Texto fornecido:
# # #

Mesmo com a Anvisa não autorizando o uso do imunizante, o governo da Bahia busca autorização do STF para importar e distribuir doses da Sputnik V, desde que com registro de uma agência reguladora de referência internacional.

O governo baiano recebeu apoio de defensorias públicas de 21 estados e do Distrito Federal, que pediram para fazer parte da Ação Direta de Inconstitucionalidade (ADI), com o objetivo de viabilizar a vacina Sputnik V para imunização da população.

O requerimento foi formalizado pelo Grupo de Atuação Estratégica das Defensorias Públicas Estaduais e Distrital nos Tribunais Superiores e pelo Colégio Nacional de Defensores Públicos Gerais e traz uma série de pesquisas que comprovam que a população com menos recursos financeiros e com menos instrução é a mais afetada pela pandemia.

A petição dos defensores ressalta o fato de haver uma disputa mundial pelos insumos e vacinas e de já estar bastante diagnosticado o atraso em que se encontra o Brasil, com a perda de milhares de vidas de brasileiros, dor e sofrimento.

Para as defensorias, diante desse cenário, deve ser considerado que a vacina Sputnik V, desenvolvida pelo Instituto Gamaleya, já se encontra aprovada para uso emergencial, com imunização em curso das populações da Rússia, Emirados Árabes Unidos, Venezuela, Bolívia, Bielorrússia, Sérvia, Argélia, Turcomenistão, Hungria, Palestina, Argentina e Paraguai.

No caso dos dois últimos, as certificações das respectivas agências reguladoras para uso emergencial foram realizadas pela Organização Pan-Americana de Saúde (OPAS), braço da Organização Mundial de Saúde (OMS) nas Américas.

Para Mauro Schechter, professor titular de Doenças Infecciosas da UFRJ e de epidemiologia da Universidade de Pittsburgh e da Johns Hopkins University, não há nenhuma razão para a Anvisa não aprovar vacinas que receberam o aval de agências reguladoras como a FDA dos Estados Unidos ou da EMA da Europa.

Além disso, como a preparação dos dossiês (o chamado Dossiê de Desenvolvimento Clínico de Medicamentos) é, em geral, onerosa, pois é necessário muitas vezes traduzir os documentos para português, as empresas não devem apresentar pedidos para agência sem uma eventual chance de venda no país.

No caso da Sputnik V, diz ele, é possível que seja uma questão de nacionalismo. “A Anvisa possui critérios técnicos rigorosos, mas não é mais rigorosa do que essas agências internacionais. Se as outras agências avaliaram as vacinas e determinaram que são seguras e eficazes, não tem por que a Anvisa não aceitar”.

# # #

Enunciado A:
Segundo o texto sobre a vacina Sputnik V, as defensorias públicas de quantos estados apoiaram o governo baiano?
Enunciado B:
Extraia do texto sobre a vacina Sputnik V, tal como está, o trecho que vai de "O requerimento foi" até "dor e sofrimento.".

# # #

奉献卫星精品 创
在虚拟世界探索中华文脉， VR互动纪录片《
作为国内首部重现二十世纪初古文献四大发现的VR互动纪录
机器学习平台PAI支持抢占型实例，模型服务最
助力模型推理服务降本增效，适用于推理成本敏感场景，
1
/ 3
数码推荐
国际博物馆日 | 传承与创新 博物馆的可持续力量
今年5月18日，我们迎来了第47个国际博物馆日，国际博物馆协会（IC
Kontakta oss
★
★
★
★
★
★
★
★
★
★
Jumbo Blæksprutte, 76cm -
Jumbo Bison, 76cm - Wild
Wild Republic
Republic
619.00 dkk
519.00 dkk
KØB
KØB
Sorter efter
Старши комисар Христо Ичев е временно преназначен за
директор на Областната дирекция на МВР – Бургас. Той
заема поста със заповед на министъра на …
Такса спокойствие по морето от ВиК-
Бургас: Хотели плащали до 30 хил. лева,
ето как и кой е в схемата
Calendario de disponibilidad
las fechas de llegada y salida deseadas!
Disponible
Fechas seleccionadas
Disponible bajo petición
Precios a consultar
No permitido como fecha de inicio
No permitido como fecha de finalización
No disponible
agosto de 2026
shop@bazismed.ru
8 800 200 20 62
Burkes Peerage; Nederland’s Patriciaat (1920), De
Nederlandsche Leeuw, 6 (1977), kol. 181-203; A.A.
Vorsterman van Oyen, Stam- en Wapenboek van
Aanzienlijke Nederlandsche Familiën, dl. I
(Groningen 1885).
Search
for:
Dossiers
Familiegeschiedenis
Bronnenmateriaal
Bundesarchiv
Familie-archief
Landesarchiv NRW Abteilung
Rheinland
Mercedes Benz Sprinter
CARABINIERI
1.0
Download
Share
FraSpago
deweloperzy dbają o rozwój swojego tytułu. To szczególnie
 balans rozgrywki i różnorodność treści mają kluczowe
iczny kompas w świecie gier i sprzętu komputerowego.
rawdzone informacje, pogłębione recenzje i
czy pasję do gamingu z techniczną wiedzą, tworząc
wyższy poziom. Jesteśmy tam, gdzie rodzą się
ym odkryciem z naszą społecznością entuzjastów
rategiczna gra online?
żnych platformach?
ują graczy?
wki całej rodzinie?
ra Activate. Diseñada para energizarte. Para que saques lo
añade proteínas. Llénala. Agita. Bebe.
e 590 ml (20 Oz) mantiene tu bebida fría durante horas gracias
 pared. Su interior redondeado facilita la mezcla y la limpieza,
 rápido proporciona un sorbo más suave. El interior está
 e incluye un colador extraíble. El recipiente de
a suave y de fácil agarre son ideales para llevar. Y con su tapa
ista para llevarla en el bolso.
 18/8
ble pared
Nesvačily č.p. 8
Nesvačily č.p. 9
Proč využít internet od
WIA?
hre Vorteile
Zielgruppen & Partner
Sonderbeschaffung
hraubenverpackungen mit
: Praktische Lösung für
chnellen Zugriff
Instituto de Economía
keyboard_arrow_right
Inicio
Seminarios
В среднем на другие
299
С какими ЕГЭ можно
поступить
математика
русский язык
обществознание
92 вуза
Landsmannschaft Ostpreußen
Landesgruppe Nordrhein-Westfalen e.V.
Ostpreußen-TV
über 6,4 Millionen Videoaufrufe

# # #

Resposta A:
De 21 estados e do Distrito Federal.

Resposta B:
O requerimento foi formalizado pelo Grupo de Atuação Estratégica das Defensorias Públicas Estaduais e Distrital nos Tribunais Superiores e pelo Colégio Nacional de Defensores Públicos Gerais e traz uma série de pesquisas que comprovam que a população com menos recursos financeiros e com menos instrução é a mais afetada pela pandemia.

A petição dos defensores ressalta o fato de haver uma disputa mundial pelos insumos e vacinas e de já estar bastante diagnosticado o atraso em que se encontra o Brasil, com a perda de milhares de vidas de brasileiros, dor e sofrimento.